Data records:
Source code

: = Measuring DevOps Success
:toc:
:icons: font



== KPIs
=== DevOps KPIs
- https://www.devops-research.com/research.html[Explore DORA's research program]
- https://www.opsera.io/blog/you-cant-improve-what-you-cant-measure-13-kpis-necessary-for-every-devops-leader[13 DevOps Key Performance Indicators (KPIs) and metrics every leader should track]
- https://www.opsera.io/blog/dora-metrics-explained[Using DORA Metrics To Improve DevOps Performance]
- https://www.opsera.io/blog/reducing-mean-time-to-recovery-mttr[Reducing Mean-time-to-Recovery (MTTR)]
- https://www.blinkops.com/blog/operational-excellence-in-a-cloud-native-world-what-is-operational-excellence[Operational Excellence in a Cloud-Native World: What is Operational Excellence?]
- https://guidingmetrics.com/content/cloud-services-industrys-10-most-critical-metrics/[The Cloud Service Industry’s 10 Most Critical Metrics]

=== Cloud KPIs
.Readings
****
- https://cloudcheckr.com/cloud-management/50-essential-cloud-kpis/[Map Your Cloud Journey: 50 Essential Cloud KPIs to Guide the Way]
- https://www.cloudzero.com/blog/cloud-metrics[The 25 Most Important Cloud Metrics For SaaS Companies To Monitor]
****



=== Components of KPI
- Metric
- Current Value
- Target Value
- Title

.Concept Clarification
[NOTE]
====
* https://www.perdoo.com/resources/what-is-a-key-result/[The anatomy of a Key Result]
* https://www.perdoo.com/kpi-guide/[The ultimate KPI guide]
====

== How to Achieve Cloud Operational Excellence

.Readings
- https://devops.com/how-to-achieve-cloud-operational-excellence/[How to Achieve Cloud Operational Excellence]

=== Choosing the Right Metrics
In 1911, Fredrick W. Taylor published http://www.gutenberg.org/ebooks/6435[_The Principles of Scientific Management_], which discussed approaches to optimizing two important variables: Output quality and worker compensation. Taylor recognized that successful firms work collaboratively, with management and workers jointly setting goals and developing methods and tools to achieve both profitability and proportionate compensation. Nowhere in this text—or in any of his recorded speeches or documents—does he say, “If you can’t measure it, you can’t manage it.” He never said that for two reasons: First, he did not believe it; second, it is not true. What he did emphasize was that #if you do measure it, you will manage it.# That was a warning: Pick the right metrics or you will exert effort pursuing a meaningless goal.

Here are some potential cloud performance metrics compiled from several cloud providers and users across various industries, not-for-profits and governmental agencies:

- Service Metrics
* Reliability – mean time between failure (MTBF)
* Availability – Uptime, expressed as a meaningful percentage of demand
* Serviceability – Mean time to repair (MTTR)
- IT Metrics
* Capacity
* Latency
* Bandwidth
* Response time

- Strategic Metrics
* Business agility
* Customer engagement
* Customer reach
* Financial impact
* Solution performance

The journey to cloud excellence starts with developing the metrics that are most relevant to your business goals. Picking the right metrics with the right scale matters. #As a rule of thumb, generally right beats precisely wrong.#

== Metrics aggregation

**WHAT TO PRODUCE**:
The answer should contain every line of the data, unchanged.

**ANSWER FOR THE TASK**:
Source code

: = Measuring DevOps Success
:toc:
:icons: font



== KPIs
=== DevOps KPIs
- https://www.devops-research.com/research.html[Explore DORA's research program]
- https://www.opsera.io/blog/you-cant-improve-what-you-cant-measure-13-kpis-necessary-for-every-devops-leader[13 DevOps Key Performance Indicators (KPIs) and metrics every leader should track]
- https://www.opsera.io/blog/dora-metrics-explained[Using DORA Metrics To Improve DevOps Performance]
- https://www.opsera.io/blog/reducing-mean-time-to-recovery-mttr[Reducing Mean-time-to-Recovery (MTTR)]
- https://www.blinkops.com/blog/operational-excellence-in-a-cloud-native-world-what-is-operational-excellence[Operational Excellence in a Cloud-Native World: What is Operational Excellence?]
- https://guidingmetrics.com/content/cloud-services-industrys-10-most-critical-metrics/[The Cloud Service Industry’s 10 Most Critical Metrics]

=== Cloud KPIs
.Readings
****
- https://cloudcheckr.com/cloud-management/50-essential-cloud-kpis/[Map Your Cloud Journey: 50 Essential Cloud KPIs to Guide the Way]
- https://www.cloudzero.com/blog/cloud-metrics[The 25 Most Important Cloud Metrics For SaaS Companies To Monitor]
****



=== Components of KPI
- Metric
- Current Value
- Target Value
- Title

.Concept Clarification
[NOTE]
====
* https://www.perdoo.com/resources/what-is-a-key-result/[The anatomy of a Key Result]
* https://www.perdoo.com/kpi-guide/[The ultimate KPI guide]
====

== How to Achieve Cloud Operational Excellence

.Readings
- https://devops.com/how-to-achieve-cloud-operational-excellence/[How to Achieve Cloud Operational Excellence]

=== Choosing the Right Metrics
In 1911, Fredrick W. Taylor published http://www.gutenberg.org/ebooks/6435[_The Principles of Scientific Management_], which discussed approaches to optimizing two important variables: Output quality and worker compensation. Taylor recognized that successful firms work collaboratively, with management and workers jointly setting goals and developing methods and tools to achieve both profitability and proportionate compensation. Nowhere in this text—or in any of his recorded speeches or documents—does he say, “If you can’t measure it, you can’t manage it.” He never said that for two reasons: First, he did not believe it; second, it is not true. What he did emphasize was that #if you do measure it, you will manage it.# That was a warning: Pick the right metrics or you will exert effort pursuing a meaningless goal.

Here are some potential cloud performance metrics compiled from several cloud providers and users across various industries, not-for-profits and governmental agencies:

- Service Metrics
* Reliability – mean time between failure (MTBF)
* Availability – Uptime, expressed as a meaningful percentage of demand
* Serviceability – Mean time to repair (MTTR)
- IT Metrics
* Capacity
* Latency
* Bandwidth
* Response time

- Strategic Metrics
* Business agility
* Customer engagement
* Customer reach
* Financial impact
* Solution performance

The journey to cloud excellence starts with developing the metrics that are most relevant to your business goals. Picking the right metrics with the right scale matters. #As a rule of thumb, generally right beats precisely wrong.#

== Metrics aggregation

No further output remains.